─── PASSAGE SHOWN ───
[4] In response to that second communication from the registrar, Mr. Andoseh filed what is effectively a three-page document. On the first page, Mr. Andoseh introduces the substantive content with the heading “Without Prejudice” in bold and entirely capitalized letters. Mr. Andoseh then thanks the court for the opportunity to clarify and re-affirm his position as set out in the statement of claim.
[5] The substantive content of Mr. Andoseh’s submissions is in the form of a two-page chart. The chart is a chronology of events dating from early March 2020 to June 6, 2023. The chart repeats some of the contents of the statement of claim and is otherwise evidence. The chart does not include any submissions.
[6] Mr. Andoseh asks the court to consider the contents of the chart and adds, “A reply to Statement of defence was impossible because all allegations were denied.” The Bank made a request under r. 2.1.01 and has therefore not delivered a statement of defence. Why Mr. Andoseh refers to a pleading from the Bank is unclear.
[7] Upon receipt of submissions from the plaintiff in response to a notice under r. 2.1.01, the court has the discretion to either request responding submissions from the defendant(s) who made the r. 2.1.01 request or to determine the r. 2.1.01 request without giving the defendant(s) an opportunity to respond to the plaintiff’s submissions. I do not require submissions from the Bank in response to Mr. Andoseh’s submissions. I am able to determine the r. 2.1.01 request based on the materials before the court.
[8] In accordance with the principles reviewed in the Endorsement, and for the following reasons, I order that the action is dismissed, without costs, in its entirety – including as against the Bank and the individual defendants.
[9] At paragraphs 9 to 16 of the Endorsement, I set out the deficiencies in the statement of claim; I shall not repeat them here. I rely on those deficiencies in support of my conclusion that the statement of claim is frivolous, vexatious, and an abuse of process. I find that there is no legitimate cause of action buried in the pleading: Fleischhaker v. Royal Ottawa Health Care Group and Attwood, 2020 ONSC 980, at para. 7. Put another way, there is no real issue at the heart of Mr. Andoseh’s pleading: Gao v. Ontario WSIB, 2014 ONSC 6497, at para. 18.
[10] Rule 2.1 is a process that permits the court to bring “fair and just resolutions to a particular category of disputes in a proportionate, timely and affordable way”: Gao, at para. 12.
─── DATASET RECORDS ───
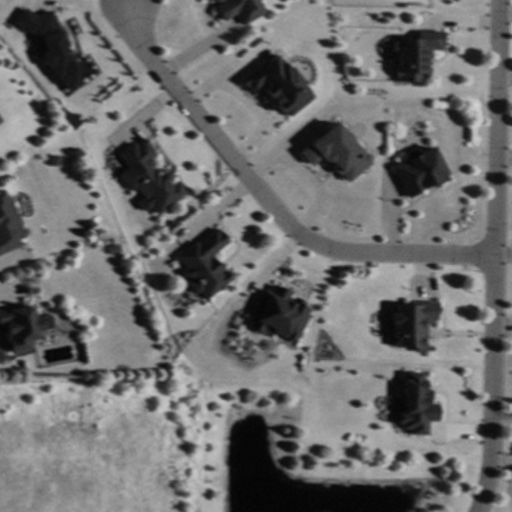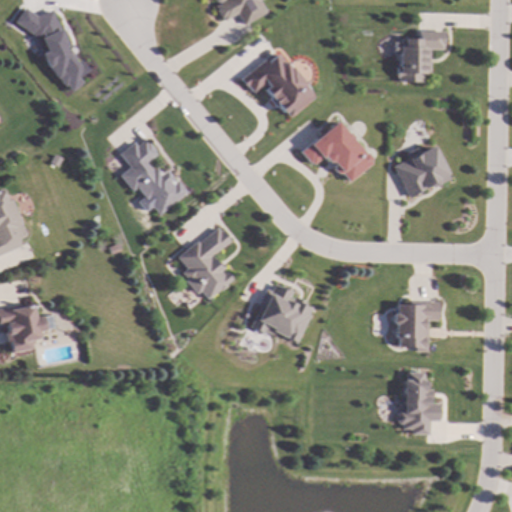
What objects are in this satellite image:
building: (237, 9)
building: (237, 10)
building: (49, 47)
building: (50, 47)
building: (414, 53)
building: (412, 55)
building: (275, 85)
building: (276, 85)
building: (335, 151)
building: (333, 152)
building: (55, 170)
building: (417, 170)
building: (416, 171)
building: (147, 176)
building: (146, 178)
road: (263, 200)
building: (8, 225)
building: (7, 228)
building: (111, 248)
road: (491, 256)
road: (11, 259)
building: (202, 264)
building: (201, 265)
building: (275, 314)
building: (276, 315)
building: (410, 323)
building: (408, 325)
building: (18, 327)
building: (20, 328)
building: (411, 406)
building: (411, 406)
road: (501, 490)
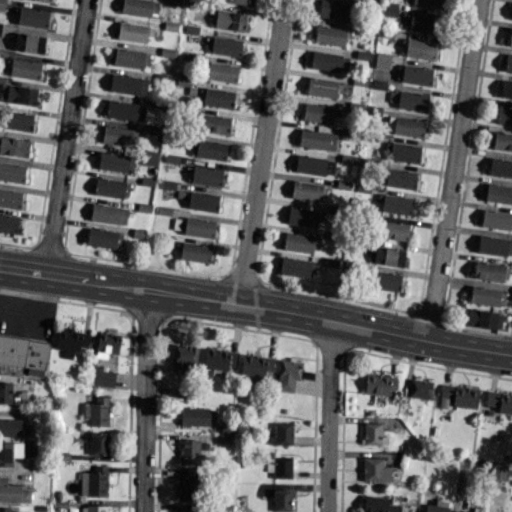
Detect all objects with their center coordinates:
building: (45, 0)
building: (237, 1)
building: (426, 2)
building: (1, 5)
building: (139, 7)
building: (334, 9)
building: (32, 17)
building: (227, 19)
building: (419, 22)
building: (0, 24)
building: (133, 32)
building: (330, 35)
building: (28, 43)
building: (223, 45)
building: (417, 48)
building: (129, 58)
building: (329, 61)
building: (24, 68)
building: (222, 72)
building: (413, 74)
building: (127, 84)
building: (321, 87)
building: (18, 94)
building: (216, 97)
building: (413, 100)
building: (124, 110)
building: (317, 112)
building: (17, 120)
building: (213, 123)
building: (408, 126)
building: (116, 135)
road: (66, 137)
building: (317, 139)
building: (502, 140)
building: (14, 146)
building: (207, 149)
road: (260, 151)
building: (402, 152)
building: (150, 157)
building: (115, 161)
building: (314, 165)
building: (500, 167)
road: (451, 170)
building: (12, 172)
building: (204, 175)
building: (400, 178)
building: (111, 187)
building: (307, 191)
building: (498, 193)
building: (10, 198)
building: (202, 201)
building: (395, 204)
building: (108, 213)
building: (302, 216)
building: (496, 219)
building: (9, 223)
building: (199, 227)
building: (393, 230)
building: (103, 237)
building: (298, 242)
building: (494, 245)
building: (193, 251)
building: (390, 256)
building: (296, 267)
building: (490, 271)
building: (385, 280)
building: (487, 296)
road: (256, 306)
road: (35, 309)
building: (483, 318)
building: (70, 340)
building: (107, 342)
building: (25, 353)
building: (182, 357)
building: (219, 360)
building: (255, 365)
building: (287, 374)
building: (100, 377)
building: (380, 383)
building: (420, 388)
building: (5, 392)
building: (460, 395)
road: (146, 401)
building: (500, 401)
building: (96, 412)
road: (329, 415)
building: (197, 416)
building: (10, 427)
building: (282, 433)
building: (371, 433)
building: (98, 443)
building: (188, 451)
building: (9, 452)
building: (279, 466)
building: (375, 470)
building: (498, 471)
building: (94, 481)
building: (187, 484)
building: (12, 492)
building: (281, 500)
building: (378, 504)
building: (436, 506)
building: (94, 508)
building: (6, 509)
building: (188, 510)
building: (459, 511)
───
WORK ORDER 1:
In the court ruling, what period does the chronology chart in Mr. Andoseh's submissions cover?
WORK ORDER 2:
Name each of the terms the court ruling uses to describe the statement of claim in support of dismissing it.
WORK ORDER 3:
Continue the court ruling on Mr. Andoseh's action against the Bank from where it stops.

TASK OUTPUT 1:
From early March 2020 to June 6, 2023.

TASK OUTPUT 2:
Frivolous, vexatious, and an abuse of process.

TASK OUTPUT 3:
[11] In at least three decisions, the Court of Appeal for Ontario highlights that dismissal of an action under r. 2.1.01 is a blunt instrument, reserved for the clearest of cases (Scaduto v. The Law Society of Upper Canada, 2015 ONCA 733, 343 O.A.C. 87, leave to appeal refused, [2015] S.C.C.A. No. 488; Khan v. Krylov & Company LLP, 2017 ONCA 625, 138 O.R. (3d) 581; and Khan v. Law Society of Ontario, 2020 ONCA 320, 446 D.L.R. (4th) 575, leave to appeal to S.C.C. refused, 39321 (January 28, 2021)).
[12] By inviting Mr. Andoseh to make written submissions, the court exercised caution before exercising its jurisdiction under r. 2.1.01 to dismiss the claim in its entirety: Khan v. Law Society, at para. 15.
[13] Applying the procedure under r. 2.1.01 to this action serves the purpose of nipping in the bud an action which is frivolous and vexatious, protecting the defendants from inappropriate costs, and protecting the court from misallocation of scarce resources: Markowa v. Adamson Cosmetic Facial Surgery Inc., 2014 ONSC 6664, at para. 3.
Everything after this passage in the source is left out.